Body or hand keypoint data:
++++++++

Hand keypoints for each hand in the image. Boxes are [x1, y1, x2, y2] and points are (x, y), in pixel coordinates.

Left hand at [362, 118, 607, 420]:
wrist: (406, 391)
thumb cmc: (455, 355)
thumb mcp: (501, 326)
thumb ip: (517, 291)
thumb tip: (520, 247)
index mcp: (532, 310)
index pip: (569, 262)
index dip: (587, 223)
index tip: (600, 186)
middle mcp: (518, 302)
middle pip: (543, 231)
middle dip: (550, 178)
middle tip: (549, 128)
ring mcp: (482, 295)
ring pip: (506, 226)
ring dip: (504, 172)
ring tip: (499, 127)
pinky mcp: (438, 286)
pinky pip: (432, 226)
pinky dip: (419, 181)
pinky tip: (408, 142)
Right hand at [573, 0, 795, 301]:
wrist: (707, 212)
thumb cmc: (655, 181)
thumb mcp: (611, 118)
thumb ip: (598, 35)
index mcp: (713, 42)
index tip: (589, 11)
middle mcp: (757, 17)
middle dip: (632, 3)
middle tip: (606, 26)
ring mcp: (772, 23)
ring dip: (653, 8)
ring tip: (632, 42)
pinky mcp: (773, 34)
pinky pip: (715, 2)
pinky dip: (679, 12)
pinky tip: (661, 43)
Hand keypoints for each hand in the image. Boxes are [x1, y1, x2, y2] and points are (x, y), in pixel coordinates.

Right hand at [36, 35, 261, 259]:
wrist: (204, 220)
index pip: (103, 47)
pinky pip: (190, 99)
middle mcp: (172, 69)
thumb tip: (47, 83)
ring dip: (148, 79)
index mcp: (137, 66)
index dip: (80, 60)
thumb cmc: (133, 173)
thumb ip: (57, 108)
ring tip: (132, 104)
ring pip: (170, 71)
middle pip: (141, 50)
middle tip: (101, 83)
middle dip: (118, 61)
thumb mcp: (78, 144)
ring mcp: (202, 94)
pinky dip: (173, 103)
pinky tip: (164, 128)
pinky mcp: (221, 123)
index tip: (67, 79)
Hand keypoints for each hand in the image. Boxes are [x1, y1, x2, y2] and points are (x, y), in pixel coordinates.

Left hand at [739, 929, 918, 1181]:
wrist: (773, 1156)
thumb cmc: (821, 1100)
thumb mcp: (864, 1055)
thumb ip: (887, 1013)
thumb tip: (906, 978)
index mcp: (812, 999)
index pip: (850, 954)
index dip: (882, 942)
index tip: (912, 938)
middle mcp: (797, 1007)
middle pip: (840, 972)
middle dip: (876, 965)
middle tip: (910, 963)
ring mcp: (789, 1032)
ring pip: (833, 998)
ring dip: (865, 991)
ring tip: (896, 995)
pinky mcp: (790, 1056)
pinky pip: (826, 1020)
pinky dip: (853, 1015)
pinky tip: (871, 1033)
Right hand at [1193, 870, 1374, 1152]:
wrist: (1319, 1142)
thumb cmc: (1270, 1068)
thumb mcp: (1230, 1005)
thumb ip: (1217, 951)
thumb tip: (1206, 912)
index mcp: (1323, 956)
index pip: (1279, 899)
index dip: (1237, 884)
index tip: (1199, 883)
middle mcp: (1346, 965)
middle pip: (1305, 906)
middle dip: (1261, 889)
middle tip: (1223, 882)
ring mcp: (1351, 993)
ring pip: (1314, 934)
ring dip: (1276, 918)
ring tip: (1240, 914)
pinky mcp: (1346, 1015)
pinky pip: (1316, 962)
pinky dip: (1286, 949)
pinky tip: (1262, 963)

++++++++

▶ **INSTRUCTIONS TO FOLLOW**: Copy, exactly and only, the lines above that begin with the one containing "thumb tip: (906, 978)" and finish with the one containing "thumb ip: (1217, 951)".

▶ **SOLUTION TO THIS EXERCISE**:
thumb tip: (906, 978)
index mcp: (812, 999)
index pip: (850, 954)
index dip: (882, 942)
index tip: (912, 938)
middle mcp: (797, 1007)
middle pip: (840, 972)
middle dip: (876, 965)
middle tip: (910, 963)
ring mcp: (789, 1032)
ring pip: (833, 998)
ring dip: (865, 991)
ring tip: (896, 995)
pinky mcp: (790, 1056)
pinky pip: (826, 1020)
pinky dip: (853, 1015)
pinky tip: (871, 1033)
Right hand at [1193, 870, 1374, 1152]:
wrist: (1319, 1142)
thumb cmc: (1270, 1068)
thumb mcp: (1230, 1005)
thumb ip: (1217, 951)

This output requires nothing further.